Poor QoS could be hiting the Nigerian telecoms sector
Nigerian subscribers have been warned about the possibility of facing poor Quality of Service as some of the Global System for Mobile communications (GSM) operators start to scale down operations due to the harsh financial climate in the country, according to reports by Nigerian Communications Week.
According to the Guardian Nigeria, this downshift comes off the back of MTN sacking of some 280 workers and refusal by Central Bank of Nigeria (CBN) to remove IT/Telecom equipment from list of restricted items in access to foreign exchange.
The president of Association of Telecommunication Companies of Nigeria (ATCON), Mr. Olusola Teniola, Pictured, has urged for the CBN list to be reviewed, specifically around the items which are critical to the growth of the IT/telecoms sector of the economy. He thinks that the apex bank should reevaluate the list of 41 items and allow those which are critical to the IT/Telecoms sector to be exempt.

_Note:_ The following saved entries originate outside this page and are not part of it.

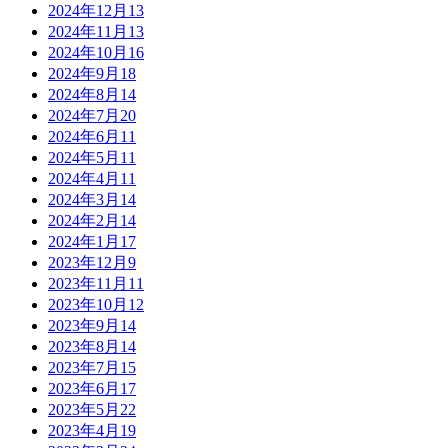
2024年12月
13
2024年11月
13
2024年10月
16
2024年9月
18
2024年8月
14
2024年7月
20
2024年6月
11
2024年5月
11
2024年4月
11
2024年3月
14
2024年2月
14
2024年1月
17
2023年12月
9
2023年11月
11
2023年10月
12
2023年9月
14
2023年8月
14
2023年7月
15
2023年6月
17
2023年5月
22
2023年4月
19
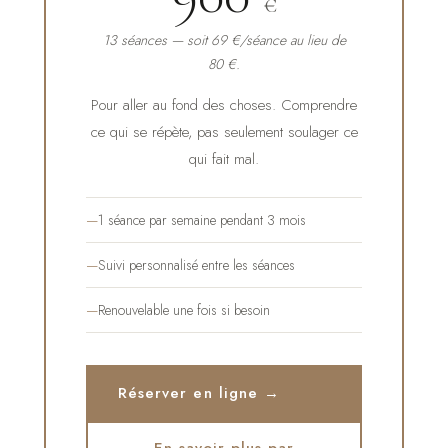
€
13 séances — soit 69 €/séance au lieu de
80 €.
Pour aller au fond des choses. Comprendre
ce qui se répète, pas seulement soulager ce
qui fait mal.
1 séance par semaine pendant 3 mois
Suivi personnalisé entre les séances
Renouvelable une fois si besoin
Réserver en ligne →
En savoir plus par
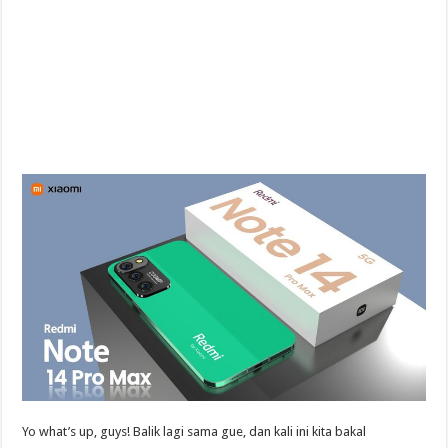
Yo what’s up, guys! Balik lagi sama gue, dan kali ini kita bakal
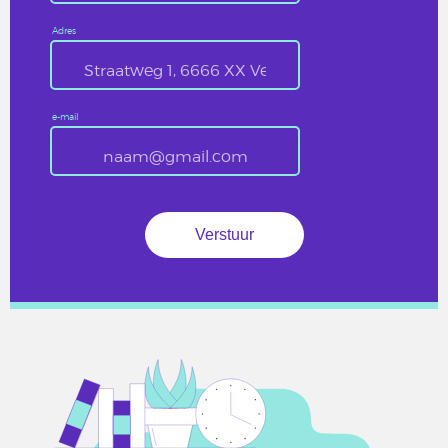
Adres
e-mail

Teniola added that that the restrictions on a number of items has impacted expansions and other projects in the industry, thereby leading to poor quality of service (QoS).
The telecoms climate in Nigeria has been greatly affected by the decrease in the revenue stream of operators as a result of the increasing focus of data over voice services.
David Venn, chief executive officer, Spectranet, a 4G LTE internet service provider, explained to Nigerian Communication Week that the telecommunications landscape in the country is now changing from a voice centric to data centric source of revenue just as WhatsApp has almost eroded revenue that GSM operators are making from short message service (SMS).
“Operators need equipment to build towers. In the last one year it has been difficult for us to access dollar to import equipment for network expansion as well as adding capacity, the ones we are doing is from the equipment we imported before the new policy on FX, for big operators it has been very difficult for them to import equipment which has affected their efforts in adding capacity,” he said.